Task statement → Nothing but the lines from the one containing "index mcp: (360, 371)" to the final line of the entries should appear, copied exactly and without pictures.

Supplied information →

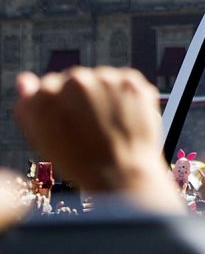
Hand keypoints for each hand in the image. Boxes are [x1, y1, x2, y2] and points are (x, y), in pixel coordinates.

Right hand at [14, 67, 183, 213]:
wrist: (121, 175)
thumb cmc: (80, 162)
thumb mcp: (42, 137)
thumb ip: (30, 105)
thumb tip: (25, 80)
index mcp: (45, 94)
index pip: (51, 85)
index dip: (62, 106)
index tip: (72, 123)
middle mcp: (74, 81)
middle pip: (77, 79)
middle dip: (84, 97)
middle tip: (94, 126)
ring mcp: (105, 79)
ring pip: (103, 78)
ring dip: (107, 94)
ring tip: (112, 124)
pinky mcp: (130, 82)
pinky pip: (127, 82)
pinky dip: (129, 96)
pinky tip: (127, 118)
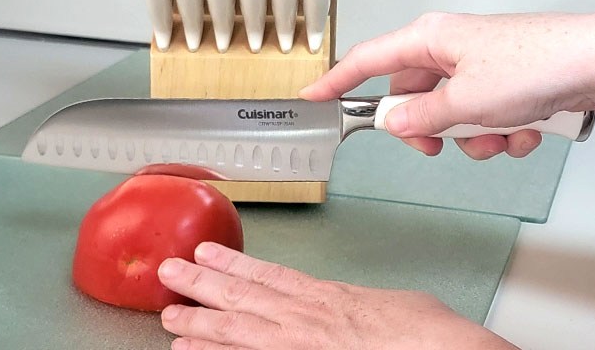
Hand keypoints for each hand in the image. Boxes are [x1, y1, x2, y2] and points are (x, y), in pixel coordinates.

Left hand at [157, 242, 516, 349]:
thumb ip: (366, 306)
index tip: (208, 253)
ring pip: (234, 327)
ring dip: (197, 319)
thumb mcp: (396, 304)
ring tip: (167, 313)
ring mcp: (296, 344)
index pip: (270, 275)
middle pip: (242, 296)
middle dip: (201, 283)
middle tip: (169, 271)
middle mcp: (305, 318)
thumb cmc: (426, 336)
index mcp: (329, 298)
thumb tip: (366, 310)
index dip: (234, 263)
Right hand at [301, 12, 594, 158]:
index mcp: (429, 39)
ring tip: (502, 135)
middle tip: (438, 147)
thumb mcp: (463, 103)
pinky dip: (503, 131)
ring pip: (454, 115)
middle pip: (414, 97)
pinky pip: (487, 116)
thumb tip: (397, 123)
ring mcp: (482, 64)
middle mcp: (452, 47)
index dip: (337, 81)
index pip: (367, 59)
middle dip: (431, 130)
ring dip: (475, 137)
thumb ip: (421, 118)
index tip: (314, 97)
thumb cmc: (533, 66)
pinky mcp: (510, 81)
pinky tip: (527, 131)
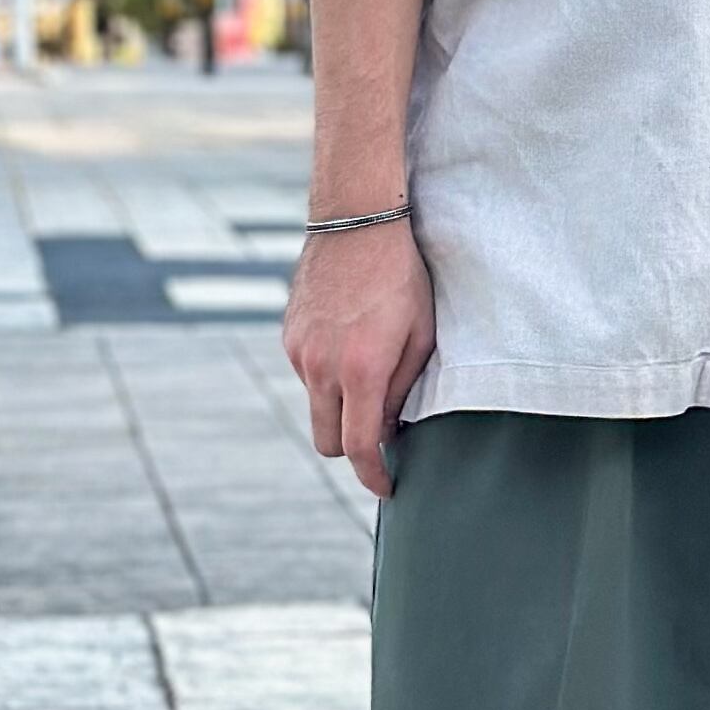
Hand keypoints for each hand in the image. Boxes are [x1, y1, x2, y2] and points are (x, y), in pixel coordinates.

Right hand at [285, 219, 436, 498]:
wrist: (356, 222)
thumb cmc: (402, 277)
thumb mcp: (421, 335)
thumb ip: (403, 388)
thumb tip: (390, 428)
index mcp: (360, 371)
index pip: (360, 448)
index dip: (373, 477)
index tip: (386, 488)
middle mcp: (320, 367)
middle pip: (327, 442)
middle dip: (352, 450)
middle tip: (382, 437)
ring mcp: (298, 352)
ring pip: (316, 406)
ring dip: (340, 406)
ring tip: (371, 366)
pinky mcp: (288, 336)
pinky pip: (307, 374)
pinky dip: (327, 375)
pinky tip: (350, 341)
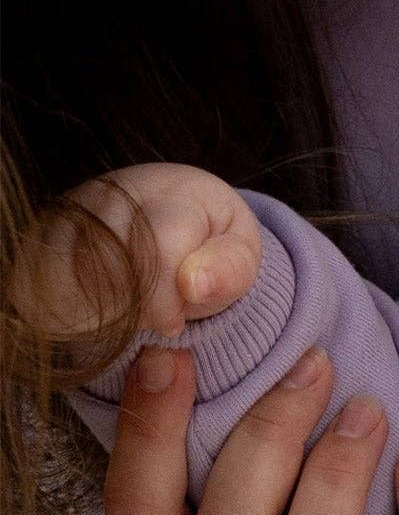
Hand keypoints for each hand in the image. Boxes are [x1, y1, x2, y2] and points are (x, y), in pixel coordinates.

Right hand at [11, 165, 262, 339]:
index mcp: (174, 191)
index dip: (164, 297)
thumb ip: (229, 270)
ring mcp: (78, 208)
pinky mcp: (50, 232)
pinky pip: (44, 278)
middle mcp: (118, 191)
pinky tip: (100, 311)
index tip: (174, 324)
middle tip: (154, 321)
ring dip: (102, 307)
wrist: (176, 224)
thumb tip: (194, 284)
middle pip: (107, 259)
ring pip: (69, 270)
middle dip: (131, 306)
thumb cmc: (210, 247)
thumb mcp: (239, 257)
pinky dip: (69, 307)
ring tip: (132, 312)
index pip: (159, 244)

Exercise result →
index mcp: (360, 371)
index pip: (360, 448)
index dip: (373, 477)
index tip: (386, 488)
middle mcp: (320, 367)
middle pip: (327, 442)
middle dip: (352, 450)
middle tip: (382, 437)
ring mcp: (298, 352)
ring pip: (316, 406)
ring dip: (340, 406)
ring tip: (371, 366)
pinky mcp: (288, 336)
pinky pip: (307, 374)
pinky dip: (327, 375)
pinky tip: (350, 341)
Hand keypoints for each hand in the image. Boxes are [x1, y1, x2, y2] and points are (x, y), in pixel coordinates.

Right hand at [11, 165, 262, 339]:
index mcp: (174, 191)
index dip: (164, 297)
thumb ip: (229, 270)
ring mcp: (78, 208)
pinky mcp: (50, 232)
pinky pip: (44, 278)
middle mcp: (118, 191)
pinky tip: (100, 311)
index tip: (174, 324)
middle tip: (154, 321)
ring dip: (102, 307)
wrist: (176, 224)
thumb tip: (194, 284)
middle pip: (107, 259)
ring pip: (69, 270)
middle dip: (131, 306)
thumb cmc: (210, 247)
thumb mcp: (239, 257)
pinky dip: (69, 307)
ring tip: (132, 312)
index pip: (159, 244)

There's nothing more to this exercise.